Gather each line of the records below that contains the string "монітор", and copy every such line out in full.

*** Opening SUPPLIED RECORDS ***

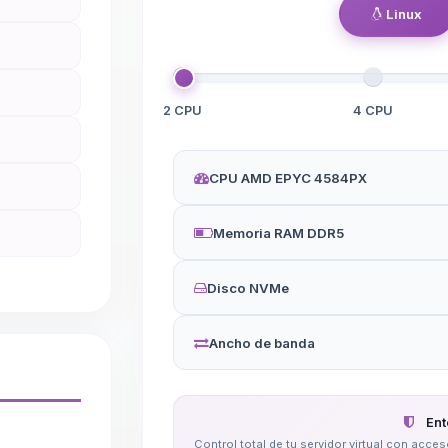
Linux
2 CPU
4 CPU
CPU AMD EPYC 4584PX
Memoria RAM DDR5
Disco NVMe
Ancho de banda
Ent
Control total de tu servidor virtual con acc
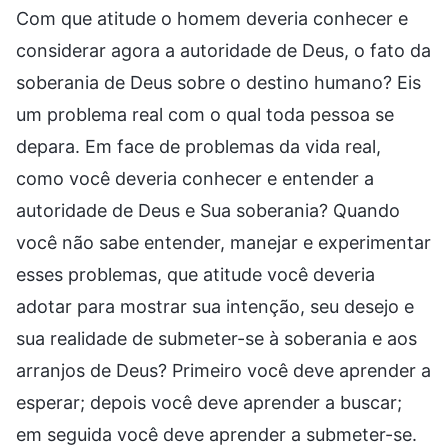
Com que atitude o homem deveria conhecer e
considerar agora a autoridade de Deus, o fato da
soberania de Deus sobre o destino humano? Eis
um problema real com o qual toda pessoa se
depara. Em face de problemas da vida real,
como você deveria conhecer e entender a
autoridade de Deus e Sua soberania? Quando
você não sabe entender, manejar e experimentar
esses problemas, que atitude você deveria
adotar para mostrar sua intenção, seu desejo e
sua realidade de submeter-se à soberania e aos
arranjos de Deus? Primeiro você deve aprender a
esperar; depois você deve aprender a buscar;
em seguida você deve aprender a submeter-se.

*** Closing SUPPLIED RECORDS ***
*** Opening SUPPLIED RECORDS ***

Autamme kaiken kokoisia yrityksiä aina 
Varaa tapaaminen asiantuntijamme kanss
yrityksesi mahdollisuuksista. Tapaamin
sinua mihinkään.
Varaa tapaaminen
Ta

*** Closing SUPPLIED RECORDS ***
*** Opening SUPPLIED RECORDS ***

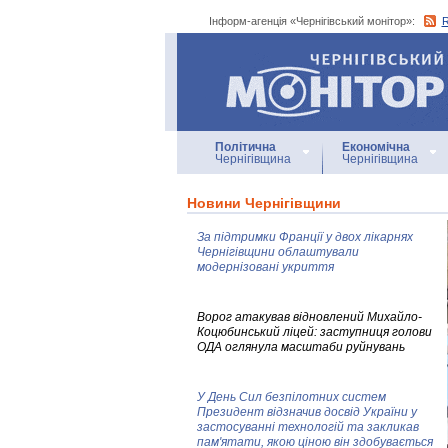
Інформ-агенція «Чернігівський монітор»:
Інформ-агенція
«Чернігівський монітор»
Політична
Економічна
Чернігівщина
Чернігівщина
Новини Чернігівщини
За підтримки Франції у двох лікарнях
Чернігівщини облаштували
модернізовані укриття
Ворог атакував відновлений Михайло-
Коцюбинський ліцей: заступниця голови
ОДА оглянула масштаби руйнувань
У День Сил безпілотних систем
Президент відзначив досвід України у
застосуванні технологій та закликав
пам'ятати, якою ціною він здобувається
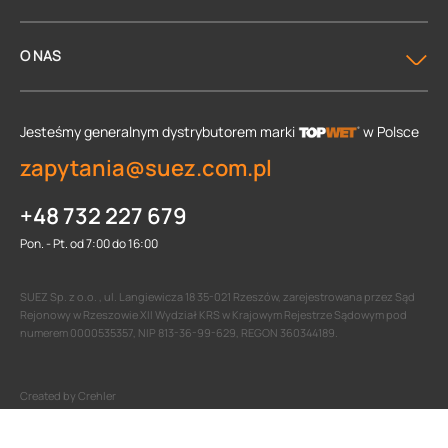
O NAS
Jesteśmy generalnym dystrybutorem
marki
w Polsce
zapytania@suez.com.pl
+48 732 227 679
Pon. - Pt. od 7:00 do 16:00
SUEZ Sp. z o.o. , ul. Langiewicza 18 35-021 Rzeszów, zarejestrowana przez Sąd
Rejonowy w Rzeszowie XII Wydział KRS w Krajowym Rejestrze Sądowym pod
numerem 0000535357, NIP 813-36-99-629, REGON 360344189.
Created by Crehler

*** Closing SUPPLIED RECORDS ***

RESPONSE BOX:
Інформ-агенція «Чернігівський монітор»:
«Чернігівський монітор»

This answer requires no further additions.